TEXT PASSAGE Block Start

9. Starting from document D13, the respondent defined the problem to be solved as the provision of an improved method of detecting Norwalk-like virus GI.

10. As a solution to this problem, the patent proposes the method of claim 1.

11. According to paragraph [0056] of the patent, 44 patient samples were tested for the presence of Norwalk-like viruses GI. Of the 44 samples 16 tested positive whereas the remaining 28 were negative. All of the 28 GI negative samples tested positive for the presence of Norwalk-like viruses GII (genotype II). From this, the respondent concluded that the claimed method provided 100% sensitivity.

12. The appellant contested this figure on the basis of paragraph [0022] of the patent which mentioned the determination of 17 new partial and one complete new GI sequences isolated from the 44 samples. On this basis the sensitivity of the claimed method was only 88% (16/18).

13. Paragraph [0022] refers to the number of sequences used for the sequence alignment. Although it literally refers to 17 new partial sequences, the sequence numbering in brackets appears to list only 16 such sequences. Moreover, it cannot be derived from paragraph [0022] from how many of the 44 samples these new sequences were derived. Therefore, the board is not convinced by appellant's argument.

TEXT PASSAGE Block End

- EXERCISE 1
Please answer these questions from the passage on the Norwalk-like virus patent:
(a) Which document did the respondent start from when defining the problem to be solved?
(b) How many of the 44 patient samples tested negative for Norwalk-like viruses GI?
(c) What sensitivity did the appellant say the claimed method had?
- EXERCISE 2
Rewrite the part of the passage on the Norwalk-like virus patent that begins with the words "10. As a solution" and ends after "provided 100% sensitivity.", putting "specimens" in place of "samples".
Rely only on the passage.

ENTRIES SHOWN Block Start

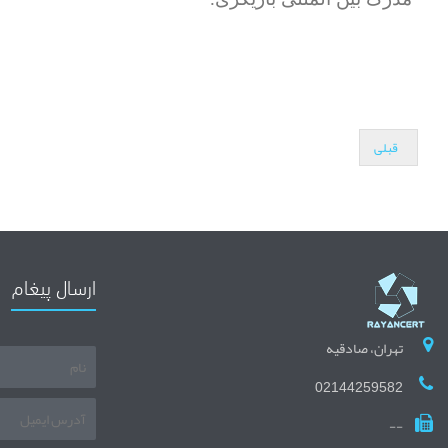
قبلی
ارسال پیغام
تهران، صادقیه
02144259582
--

ENTRIES SHOWN Block End

- ANSWER SPACE 1
(a) Document D13.
(b) 28.
(c) Only 88% (16/18).

- ANSWER SPACE 2
10. As a solution to this problem, the patent proposes the method of claim 1.

11. According to paragraph [0056] of the patent, 44 patient specimens were tested for the presence of Norwalk-like viruses GI. Of the 44 specimens 16 tested positive whereas the remaining 28 were negative. All of the 28 GI negative specimens tested positive for the presence of Norwalk-like viruses GII (genotype II). From this, the respondent concluded that the claimed method provided 100% sensitivity.